Across the listing that follows, work out how many lines carry the string "побачити". Provide that number and nothing else.

═══

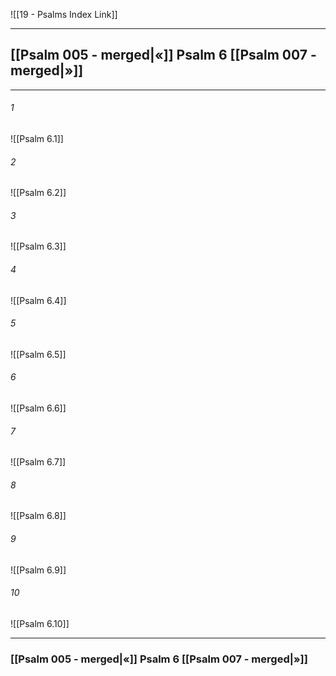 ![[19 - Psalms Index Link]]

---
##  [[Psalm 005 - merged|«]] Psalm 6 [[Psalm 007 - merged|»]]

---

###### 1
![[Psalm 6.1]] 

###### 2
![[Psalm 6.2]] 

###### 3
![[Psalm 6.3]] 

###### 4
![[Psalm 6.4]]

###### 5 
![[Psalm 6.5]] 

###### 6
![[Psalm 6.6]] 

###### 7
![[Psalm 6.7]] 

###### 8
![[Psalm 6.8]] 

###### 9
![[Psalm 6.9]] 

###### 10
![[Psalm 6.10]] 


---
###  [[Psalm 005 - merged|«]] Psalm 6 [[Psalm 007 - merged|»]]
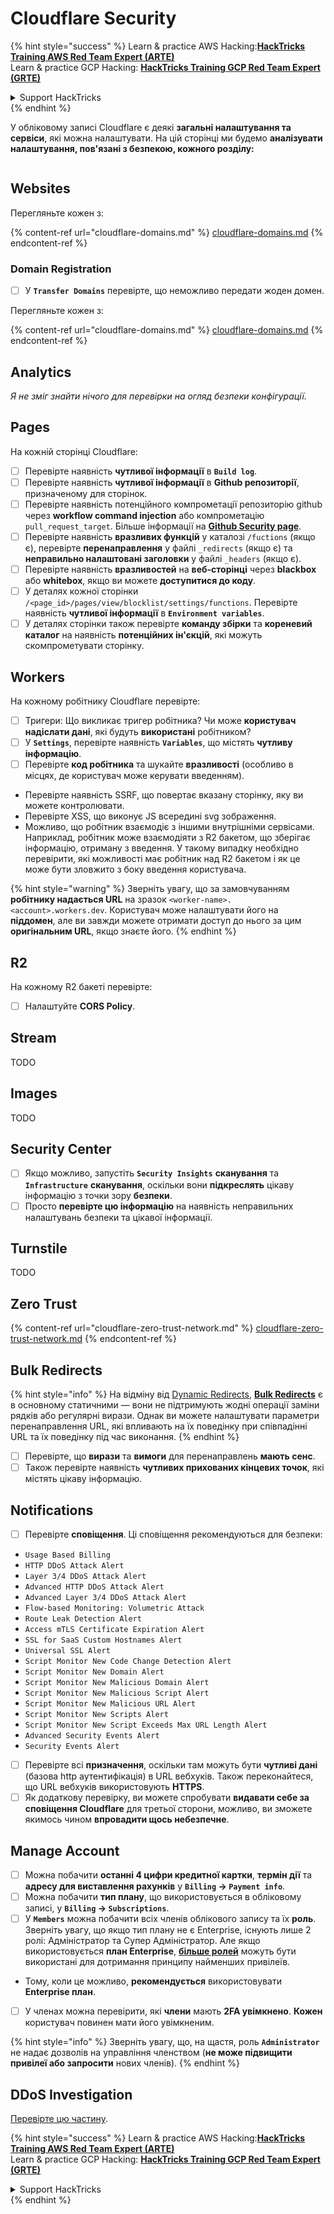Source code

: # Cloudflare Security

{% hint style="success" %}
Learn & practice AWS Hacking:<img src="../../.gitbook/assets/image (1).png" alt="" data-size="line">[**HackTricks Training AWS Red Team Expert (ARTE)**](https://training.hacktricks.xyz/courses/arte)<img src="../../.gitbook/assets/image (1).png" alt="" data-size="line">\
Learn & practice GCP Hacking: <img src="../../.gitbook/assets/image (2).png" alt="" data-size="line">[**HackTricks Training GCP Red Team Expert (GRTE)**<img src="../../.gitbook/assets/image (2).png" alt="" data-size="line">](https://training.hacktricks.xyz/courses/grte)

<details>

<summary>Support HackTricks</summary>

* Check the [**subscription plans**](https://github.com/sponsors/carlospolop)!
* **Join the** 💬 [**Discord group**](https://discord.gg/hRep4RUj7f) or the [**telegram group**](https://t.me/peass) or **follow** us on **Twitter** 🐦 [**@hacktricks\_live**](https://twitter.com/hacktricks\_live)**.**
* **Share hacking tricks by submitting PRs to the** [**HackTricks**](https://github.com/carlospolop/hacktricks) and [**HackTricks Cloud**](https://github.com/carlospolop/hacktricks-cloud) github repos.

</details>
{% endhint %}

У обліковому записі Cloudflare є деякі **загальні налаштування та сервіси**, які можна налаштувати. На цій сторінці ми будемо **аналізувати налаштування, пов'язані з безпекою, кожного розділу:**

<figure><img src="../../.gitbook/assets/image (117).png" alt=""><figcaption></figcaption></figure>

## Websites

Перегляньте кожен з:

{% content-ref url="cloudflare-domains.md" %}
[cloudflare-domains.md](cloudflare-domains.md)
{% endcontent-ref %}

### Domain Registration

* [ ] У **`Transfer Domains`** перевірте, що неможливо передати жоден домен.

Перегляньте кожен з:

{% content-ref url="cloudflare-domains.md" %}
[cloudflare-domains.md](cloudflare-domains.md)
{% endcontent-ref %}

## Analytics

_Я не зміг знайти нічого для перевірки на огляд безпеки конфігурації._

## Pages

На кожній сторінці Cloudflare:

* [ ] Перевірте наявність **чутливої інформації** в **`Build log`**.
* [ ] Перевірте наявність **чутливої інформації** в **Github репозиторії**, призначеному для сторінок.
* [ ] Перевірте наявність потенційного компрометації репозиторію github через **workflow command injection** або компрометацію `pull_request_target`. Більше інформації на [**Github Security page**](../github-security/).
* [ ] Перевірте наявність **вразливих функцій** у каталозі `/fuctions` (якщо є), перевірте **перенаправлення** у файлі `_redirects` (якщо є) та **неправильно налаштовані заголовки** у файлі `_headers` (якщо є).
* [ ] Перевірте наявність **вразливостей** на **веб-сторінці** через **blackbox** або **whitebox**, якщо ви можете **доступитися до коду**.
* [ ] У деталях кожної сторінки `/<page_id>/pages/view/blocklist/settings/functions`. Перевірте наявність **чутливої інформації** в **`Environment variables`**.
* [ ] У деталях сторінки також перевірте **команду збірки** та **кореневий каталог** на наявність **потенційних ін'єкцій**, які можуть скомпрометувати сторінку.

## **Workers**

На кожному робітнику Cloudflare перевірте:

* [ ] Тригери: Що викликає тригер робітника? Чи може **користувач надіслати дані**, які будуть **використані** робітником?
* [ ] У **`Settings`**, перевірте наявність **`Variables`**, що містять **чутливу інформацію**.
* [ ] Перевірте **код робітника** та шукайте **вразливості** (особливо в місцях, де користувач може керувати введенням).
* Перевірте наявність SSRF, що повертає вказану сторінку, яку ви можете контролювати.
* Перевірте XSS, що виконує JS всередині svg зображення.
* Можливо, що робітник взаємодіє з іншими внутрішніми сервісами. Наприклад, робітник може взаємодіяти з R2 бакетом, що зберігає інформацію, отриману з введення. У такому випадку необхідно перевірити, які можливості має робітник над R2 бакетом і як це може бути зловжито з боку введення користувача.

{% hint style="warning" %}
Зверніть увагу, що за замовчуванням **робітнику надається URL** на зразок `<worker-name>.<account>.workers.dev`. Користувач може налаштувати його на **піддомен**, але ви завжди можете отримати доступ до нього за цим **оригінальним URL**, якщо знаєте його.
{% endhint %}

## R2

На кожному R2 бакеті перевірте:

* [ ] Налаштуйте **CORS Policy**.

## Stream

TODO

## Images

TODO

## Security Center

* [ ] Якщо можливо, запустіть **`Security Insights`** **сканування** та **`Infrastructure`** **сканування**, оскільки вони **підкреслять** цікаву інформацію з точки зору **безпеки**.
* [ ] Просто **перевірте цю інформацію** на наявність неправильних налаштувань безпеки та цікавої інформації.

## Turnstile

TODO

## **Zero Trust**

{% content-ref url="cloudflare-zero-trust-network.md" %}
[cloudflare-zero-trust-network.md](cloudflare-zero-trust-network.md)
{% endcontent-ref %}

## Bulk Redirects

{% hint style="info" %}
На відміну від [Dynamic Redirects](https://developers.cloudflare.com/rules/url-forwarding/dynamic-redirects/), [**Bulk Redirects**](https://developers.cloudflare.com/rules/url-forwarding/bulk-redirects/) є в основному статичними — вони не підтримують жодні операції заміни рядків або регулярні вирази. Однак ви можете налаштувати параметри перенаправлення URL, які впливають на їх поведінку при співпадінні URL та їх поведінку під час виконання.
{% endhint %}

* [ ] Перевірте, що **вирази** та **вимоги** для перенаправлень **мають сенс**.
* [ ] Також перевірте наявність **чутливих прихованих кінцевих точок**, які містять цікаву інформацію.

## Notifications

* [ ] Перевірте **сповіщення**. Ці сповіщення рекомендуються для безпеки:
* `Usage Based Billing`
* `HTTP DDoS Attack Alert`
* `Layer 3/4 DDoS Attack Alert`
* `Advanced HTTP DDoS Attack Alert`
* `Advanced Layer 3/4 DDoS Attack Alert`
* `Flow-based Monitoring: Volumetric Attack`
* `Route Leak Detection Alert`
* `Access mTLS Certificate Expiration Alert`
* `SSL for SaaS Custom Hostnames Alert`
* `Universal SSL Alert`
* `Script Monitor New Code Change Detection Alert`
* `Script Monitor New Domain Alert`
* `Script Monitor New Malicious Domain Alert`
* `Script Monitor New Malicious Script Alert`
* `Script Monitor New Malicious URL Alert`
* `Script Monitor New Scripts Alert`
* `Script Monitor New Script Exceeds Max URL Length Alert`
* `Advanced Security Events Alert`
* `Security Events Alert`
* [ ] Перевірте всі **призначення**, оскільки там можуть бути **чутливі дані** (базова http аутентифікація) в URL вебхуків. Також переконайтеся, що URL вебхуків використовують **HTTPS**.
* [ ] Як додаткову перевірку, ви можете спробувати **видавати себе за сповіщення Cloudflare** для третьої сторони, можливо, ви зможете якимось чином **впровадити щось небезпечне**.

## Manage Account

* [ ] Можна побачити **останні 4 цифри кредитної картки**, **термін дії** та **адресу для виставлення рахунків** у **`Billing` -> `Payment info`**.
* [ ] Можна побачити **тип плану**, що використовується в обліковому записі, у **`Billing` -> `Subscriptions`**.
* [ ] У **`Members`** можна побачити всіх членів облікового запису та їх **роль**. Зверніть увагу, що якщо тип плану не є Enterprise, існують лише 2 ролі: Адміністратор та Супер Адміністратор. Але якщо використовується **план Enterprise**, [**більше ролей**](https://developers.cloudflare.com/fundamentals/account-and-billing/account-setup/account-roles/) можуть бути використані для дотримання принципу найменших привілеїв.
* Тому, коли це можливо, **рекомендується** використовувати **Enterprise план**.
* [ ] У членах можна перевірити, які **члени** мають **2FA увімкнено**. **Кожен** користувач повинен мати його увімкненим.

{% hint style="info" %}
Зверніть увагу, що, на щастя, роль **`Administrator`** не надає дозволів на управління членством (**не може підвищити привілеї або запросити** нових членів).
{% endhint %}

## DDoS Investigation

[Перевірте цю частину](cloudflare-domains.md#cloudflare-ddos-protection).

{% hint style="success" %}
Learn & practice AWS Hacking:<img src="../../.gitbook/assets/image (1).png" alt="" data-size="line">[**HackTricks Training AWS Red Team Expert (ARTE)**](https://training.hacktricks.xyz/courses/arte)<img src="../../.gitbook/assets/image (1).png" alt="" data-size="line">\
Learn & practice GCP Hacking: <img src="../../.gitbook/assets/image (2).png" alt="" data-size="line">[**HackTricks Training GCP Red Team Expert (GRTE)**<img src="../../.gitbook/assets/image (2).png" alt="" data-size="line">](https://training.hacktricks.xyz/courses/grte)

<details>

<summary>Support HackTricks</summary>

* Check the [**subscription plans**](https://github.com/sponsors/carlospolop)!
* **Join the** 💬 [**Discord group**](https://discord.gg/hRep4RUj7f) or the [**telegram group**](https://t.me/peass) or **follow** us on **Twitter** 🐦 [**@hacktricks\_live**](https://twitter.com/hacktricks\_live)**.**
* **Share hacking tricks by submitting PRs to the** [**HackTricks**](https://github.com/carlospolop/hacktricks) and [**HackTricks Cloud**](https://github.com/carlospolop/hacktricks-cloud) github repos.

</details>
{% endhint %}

═══

**OUTPUT OF THE EXERCISE**
3